Exercise requirements: Write out every line of the data below exactly, leaving out the pictures.

Stored data:

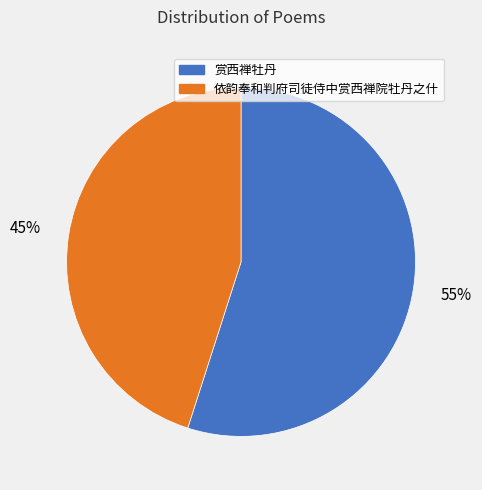

Count the number of slices in the pie.

2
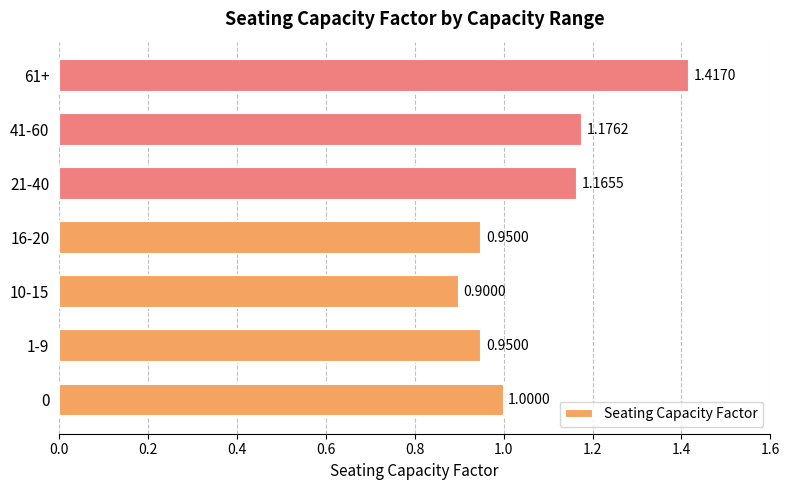

What is the sum of all values?

7.6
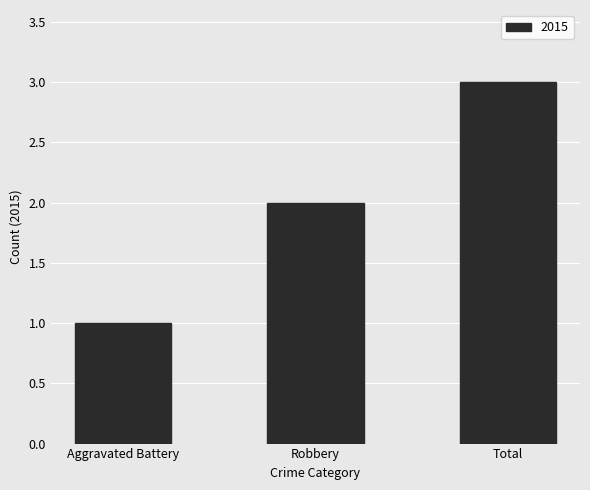

The chart shows a value of 1 at Total. True or false?

False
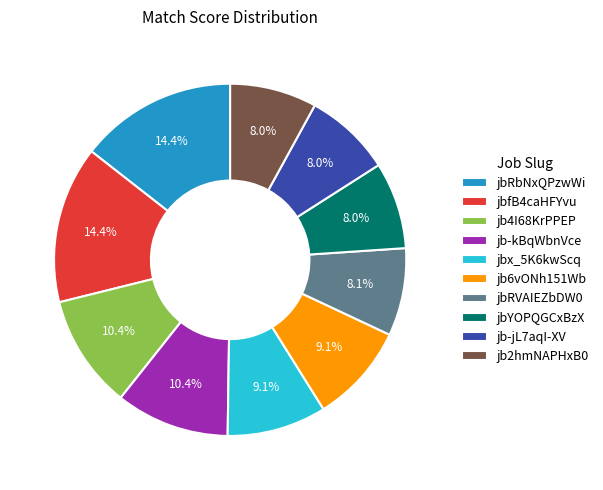

Count the number of slices in the pie.

10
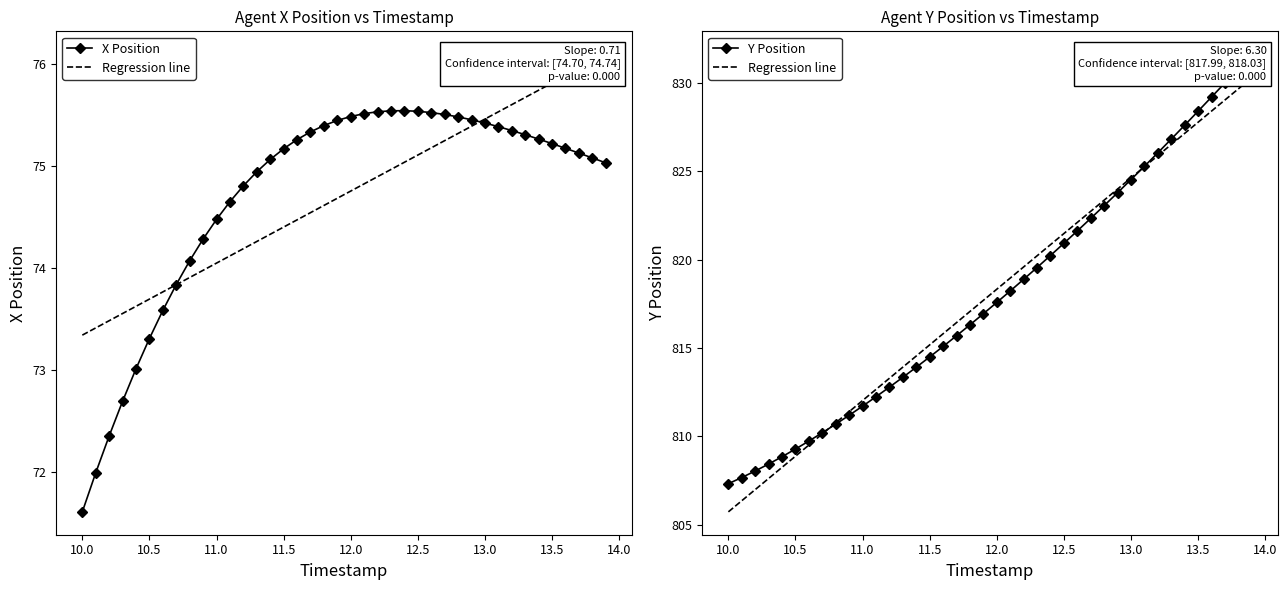

What is the difference between the maximum and second lowest values in the Regression line series?

24.0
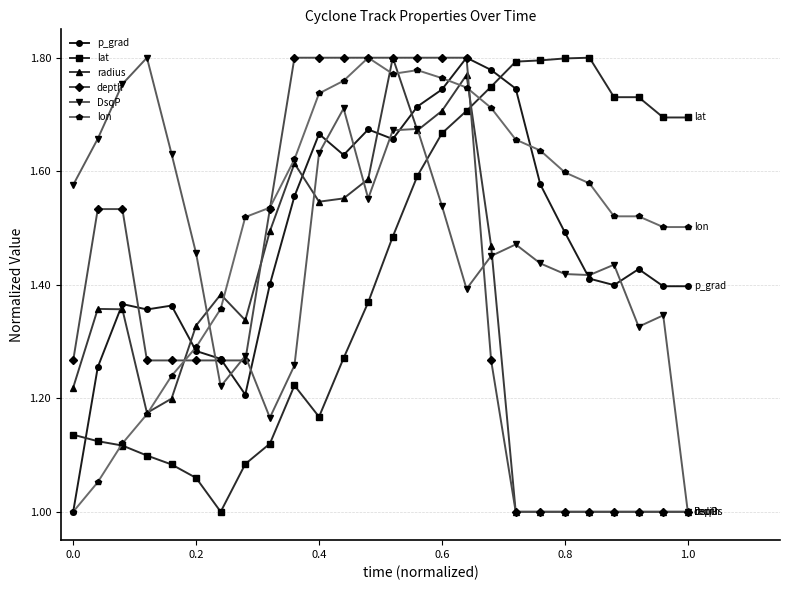

What is the minimum value shown in the chart?

1.0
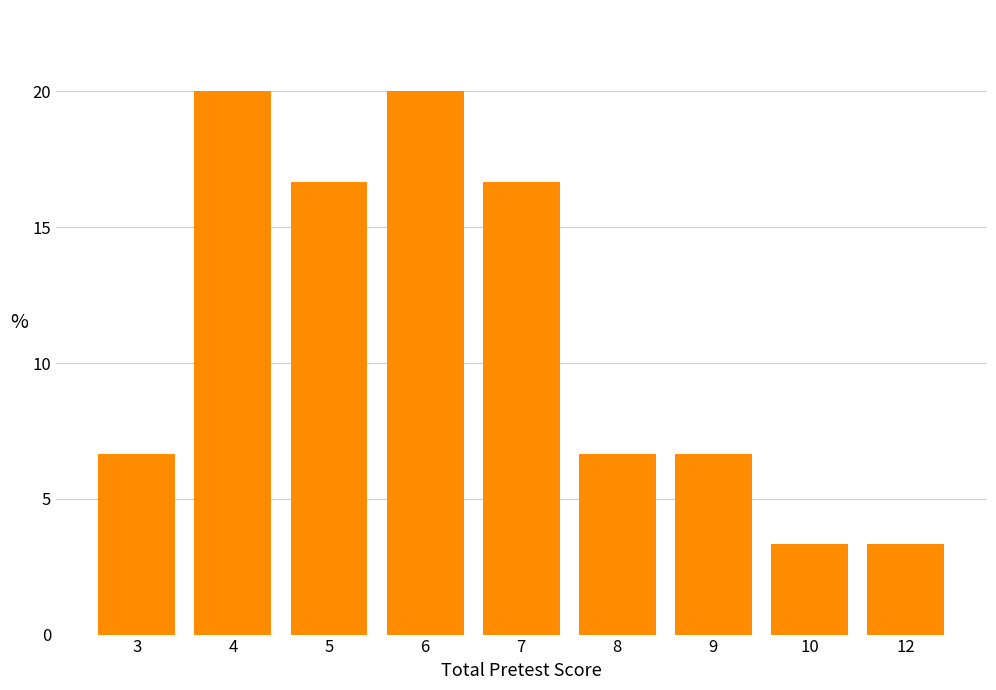

True or false: the data shows 0.8 at 12.

False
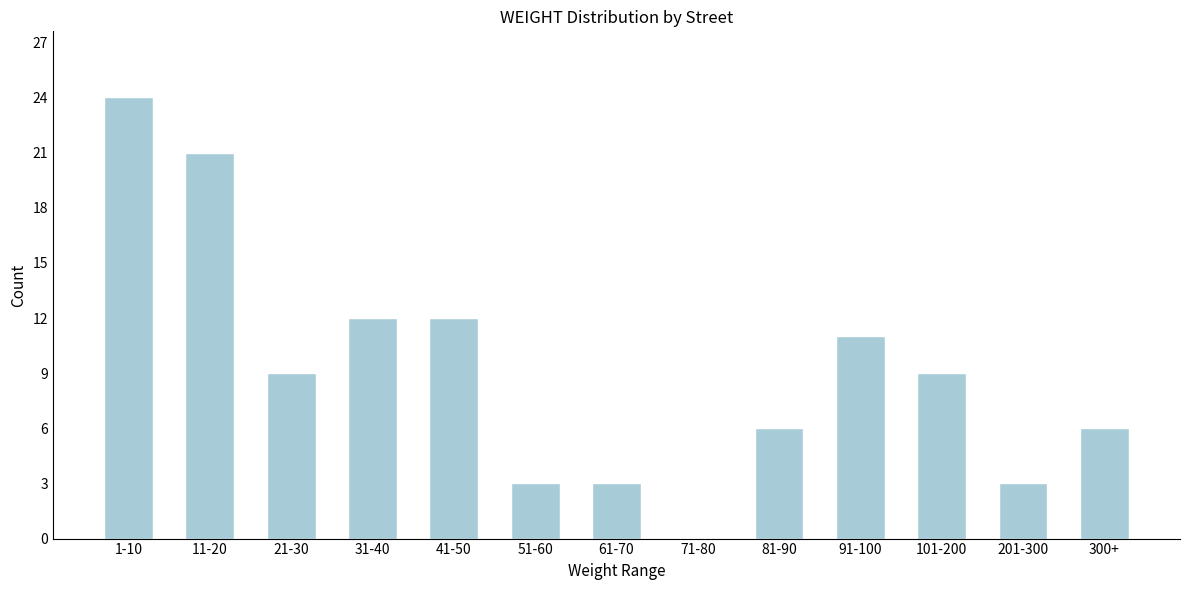

Reading left to right, list all the values displayed in this chart.

1-10=24	11-20=21	21-30=9	31-40=12	41-50=12	51-60=3	61-70=3	71-80=0	81-90=6	91-100=11	101-200=9	201-300=3	300+=6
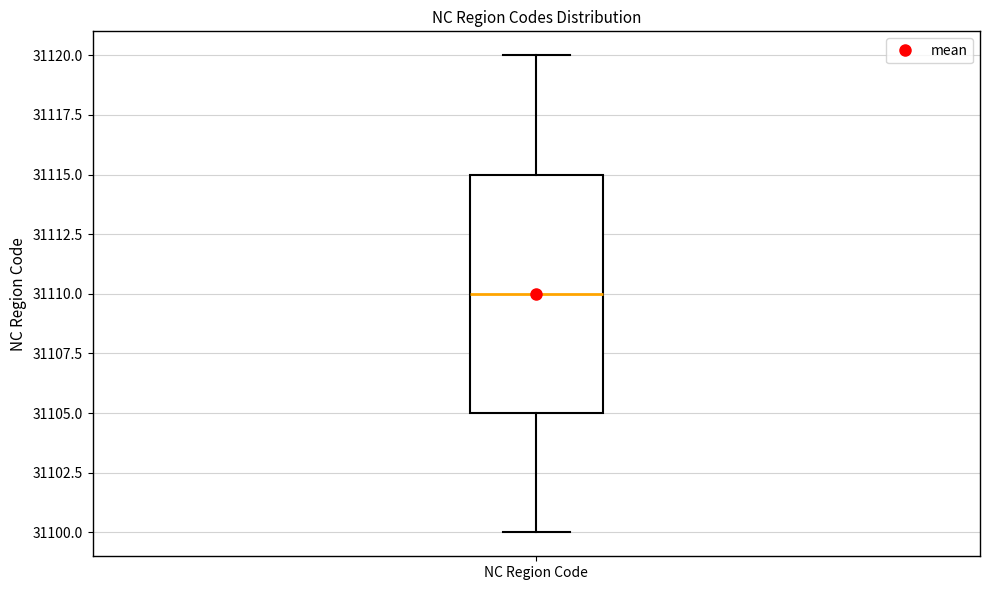

Transcribe this box plot: give where the median line is, the range the box spans, and where the two whiskers end, as read against the y-axis. The values are not printed on the chart, so give them approximately, as read against the axis.

median 31110, box 31105 to 31115, whiskers 31100 to 31120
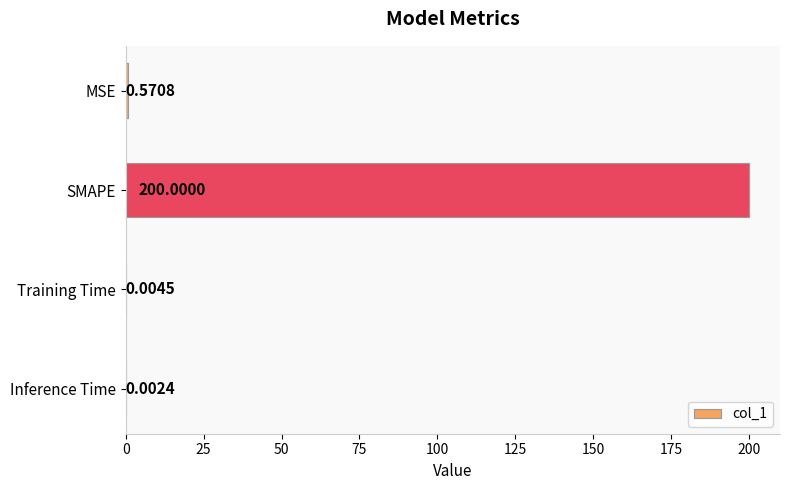

What is the sum of all values?

200.6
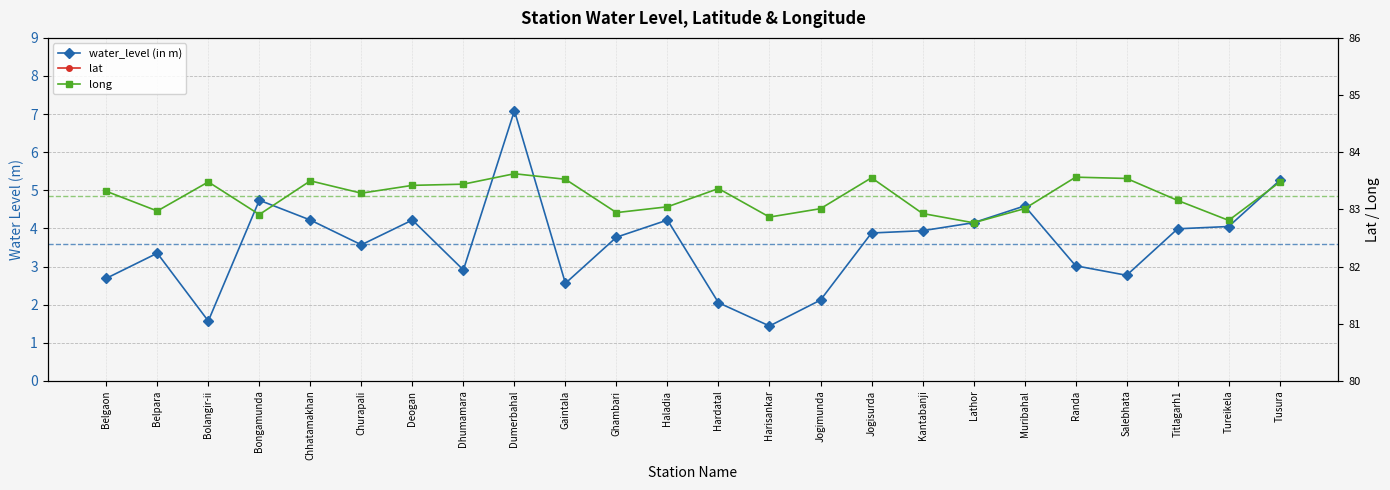

How many values in the long series exceed 83?

17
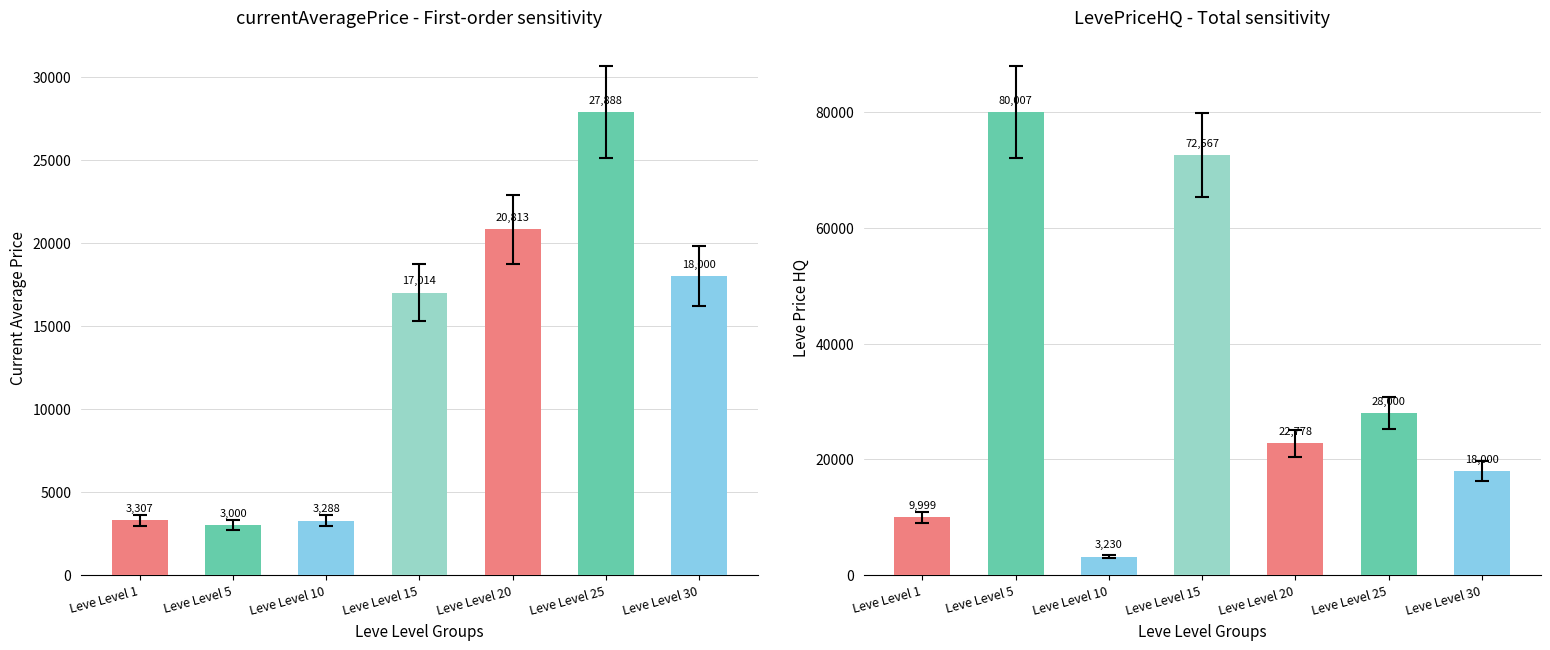

What is the average value of the LevePriceHQ series?

33511.5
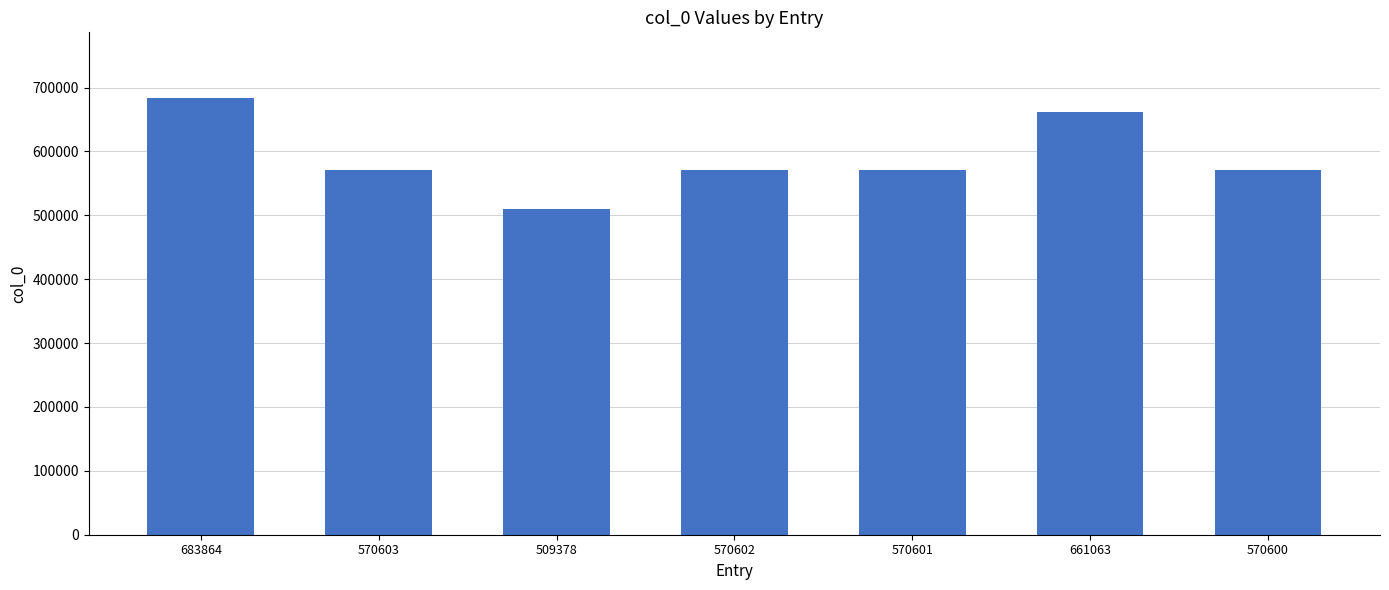

What is the label of the 7th bar from the left?

570600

Answer:
Count the number of slices in the pie.

2

What is the sum of all values?

7.6

The chart shows a value of 1 at Total. True or false?

False

Count the number of slices in the pie.

10

What is the difference between the maximum and second lowest values in the Regression line series?

24.0

What is the minimum value shown in the chart?

1.0

True or false: the data shows 0.8 at 12.

False

Reading left to right, list all the values displayed in this chart.

1-10=24	11-20=21	21-30=9	31-40=12	41-50=12	51-60=3	61-70=3	71-80=0	81-90=6	91-100=11	101-200=9	201-300=3	300+=6

Transcribe this box plot: give where the median line is, the range the box spans, and where the two whiskers end, as read against the y-axis. The values are not printed on the chart, so give them approximately, as read against the axis.

median 31110, box 31105 to 31115, whiskers 31100 to 31120

What is the sum of all values?

200.6

How many values in the long series exceed 83?

17

What is the average value of the LevePriceHQ series?

33511.5

What is the label of the 7th bar from the left?

570600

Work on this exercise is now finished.